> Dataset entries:
┄┄┄┄┄┄┄┄┄┄┄┄┄┄┄┄┄┄┄┄
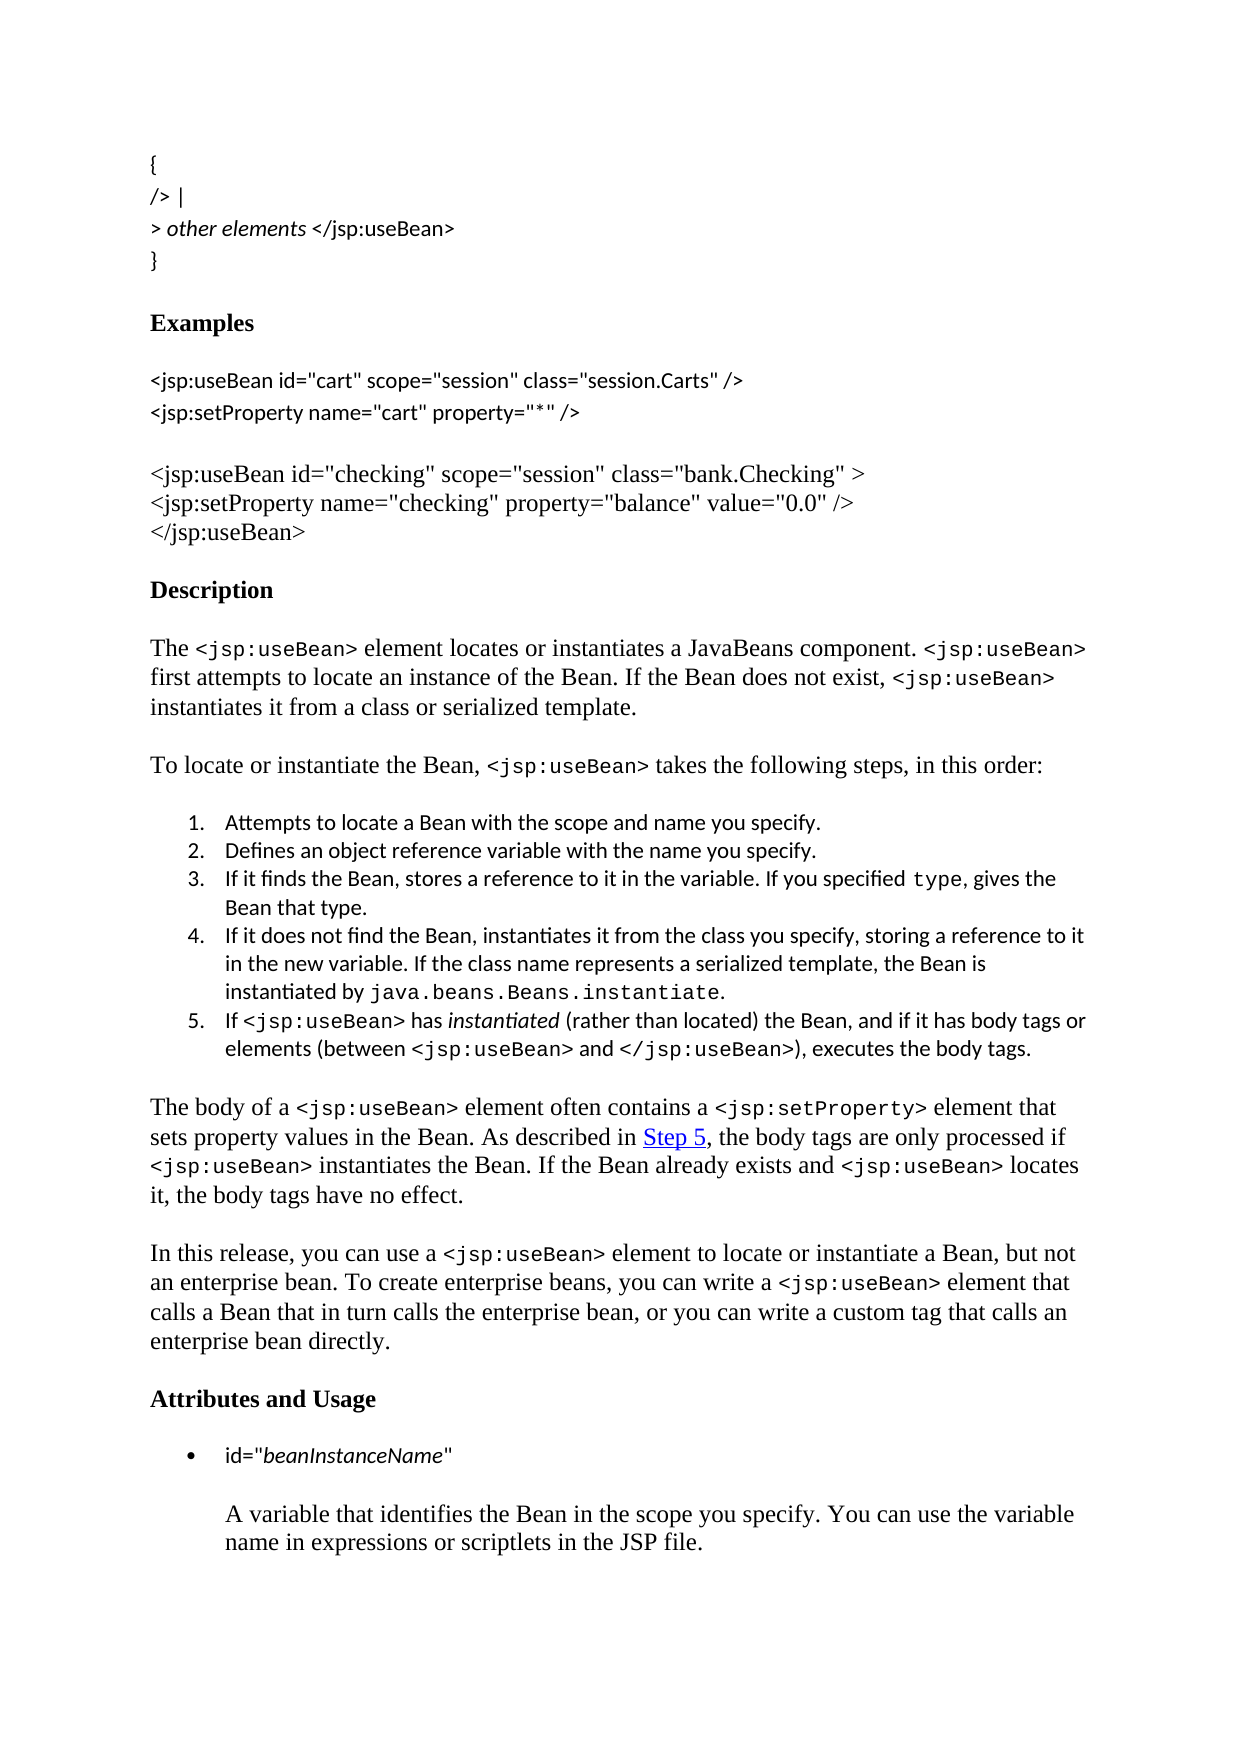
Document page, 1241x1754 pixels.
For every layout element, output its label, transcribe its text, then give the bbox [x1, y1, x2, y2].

subtitle Examples [150, 308, 1090, 337]
list If it does not find the Bean, instantiates it from the class you specify, storing a reference to it in the new variable. If the class name represents a serialized template, the Bean is instantiated by java.beans.Beans.instantiate. [187, 921, 1090, 1006]
text <jsp:useBean id="checking" scope="session" class="bank.Checking" > <jsp:setProperty name="checking" property="balance" value="0.0" /> </jsp:useBean> [150, 459, 1090, 546]
list id="beanInstanceName" [187, 1442, 1090, 1469]
subtitle Attributes and Usage [150, 1384, 1090, 1412]
text <jsp:useBean id="cart" scope="session" class="session.Carts" /> <jsp:setProperty name="cart" property="*" /> [150, 366, 1090, 426]
text The body of a <jsp:useBean> element often contains a <jsp:setProperty> element that sets property values in the Bean. As described in Step 5, the body tags are only processed if <jsp:useBean> instantiates the Bean. If the Bean already exists and <jsp:useBean> locates it, the body tags have no effect. [150, 1092, 1090, 1209]
text To locate or instantiate the Bean, <jsp:useBean> takes the following steps, in this order: [150, 750, 1090, 779]
list Defines an object reference variable with the name you specify. [187, 837, 1090, 864]
text A variable that identifies the Bean in the scope you specify. You can use the variable name in expressions or scriptlets in the JSP file. [225, 1499, 1090, 1556]
list Attempts to locate a Bean with the scope and name you specify. [187, 808, 1090, 837]
list If it finds the Bean, stores a reference to it in the variable. If you specified type, gives the Bean that type. [187, 864, 1090, 921]
subtitle Description [150, 575, 1090, 603]
list If <jsp:useBean> has instantiated (rather than located) the Bean, and if it has body tags or elements (between <jsp:useBean> and </jsp:useBean>), executes the body tags. [187, 1006, 1090, 1063]
text The <jsp:useBean> element locates or instantiates a JavaBeans component. <jsp:useBean> first attempts to locate an instance of the Bean. If the Bean does not exist, <jsp:useBean> instantiates it from a class or serialized template. [150, 633, 1090, 721]
text In this release, you can use a <jsp:useBean> element to locate or instantiate a Bean, but not an enterprise bean. To create enterprise beans, you can write a <jsp:useBean> element that calls a Bean that in turn calls the enterprise bean, or you can write a custom tag that calls an enterprise bean directly. [150, 1238, 1090, 1354]
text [150, 150, 1090, 274]
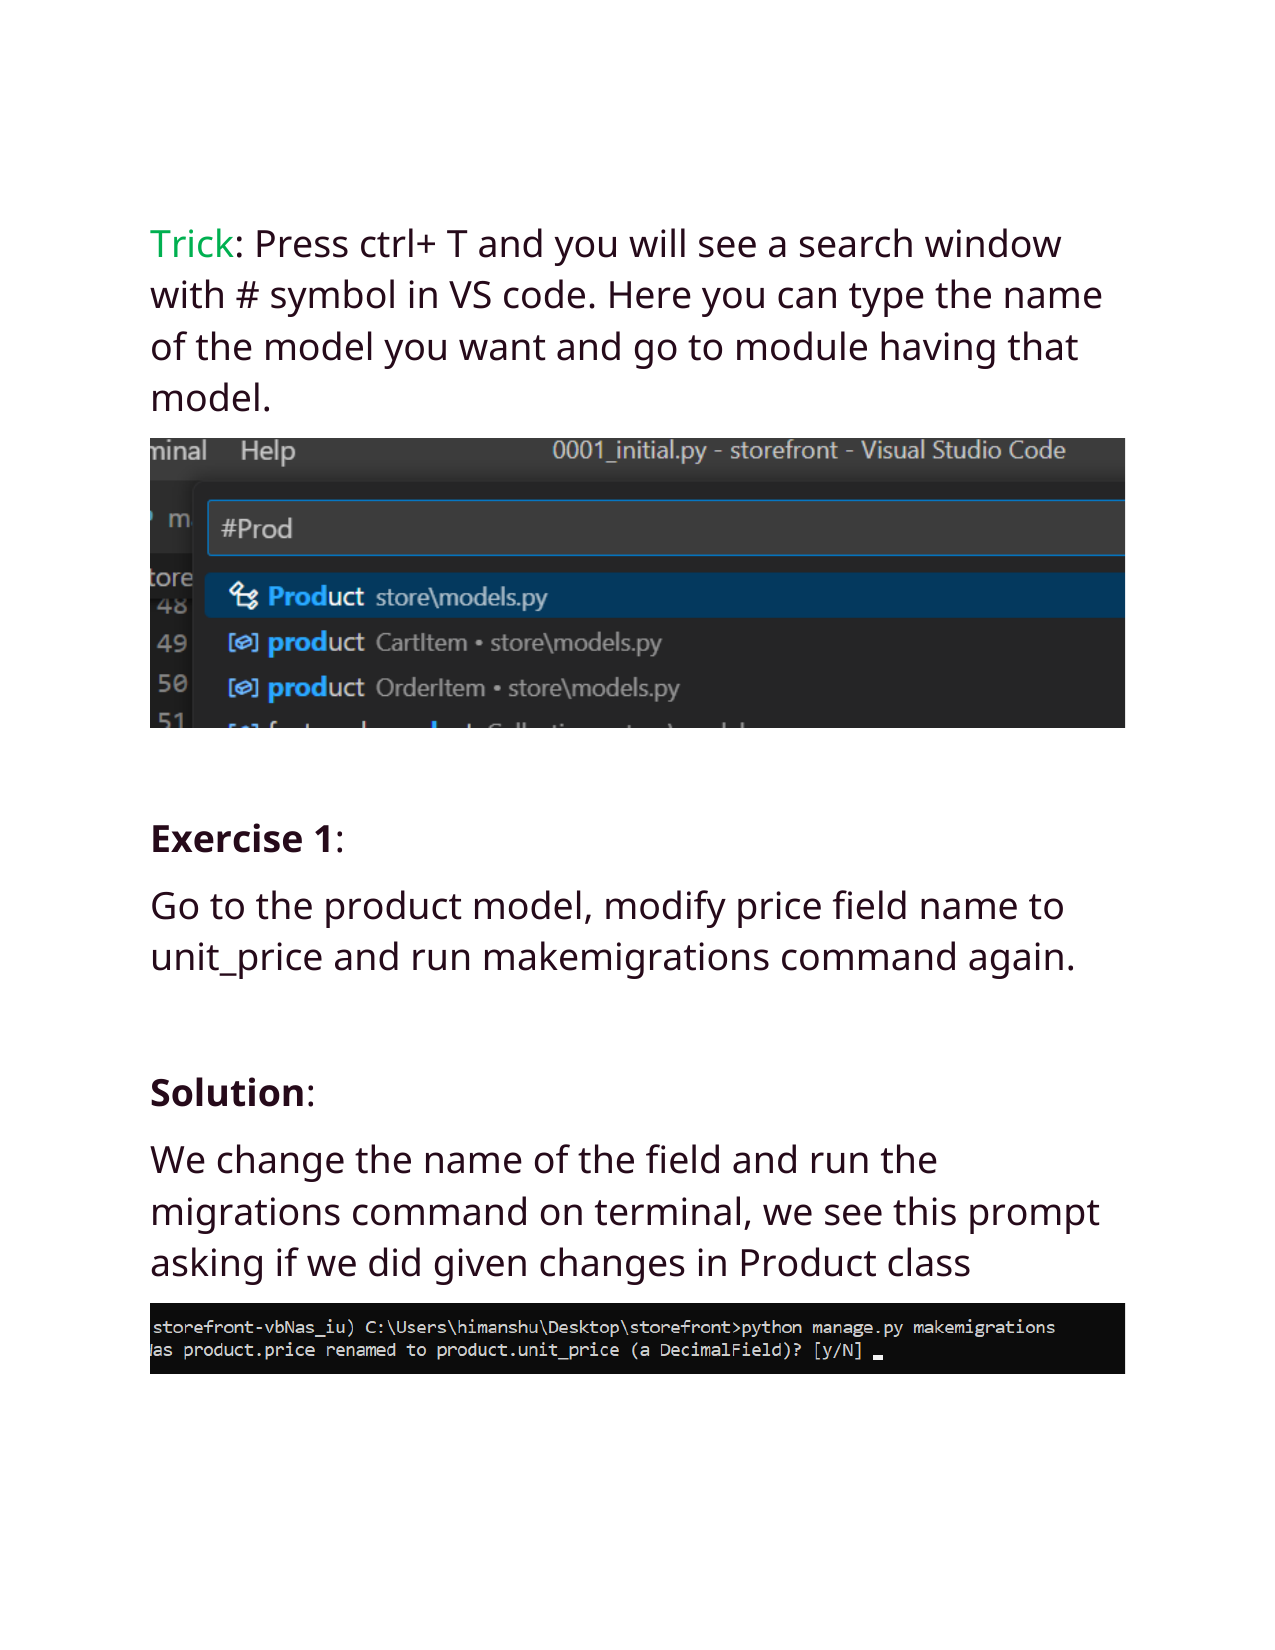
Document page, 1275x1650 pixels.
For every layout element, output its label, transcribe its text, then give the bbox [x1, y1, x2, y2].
┄┄┄┄┄┄┄┄┄┄┄┄┄┄┄┄┄┄┄┄
> Instruction:
What lines above hold the word "Document"? Pull each one out.

> Solved exercise:
Document page, 1241x1754 pixels.
Document page, 1275x1650 pixels.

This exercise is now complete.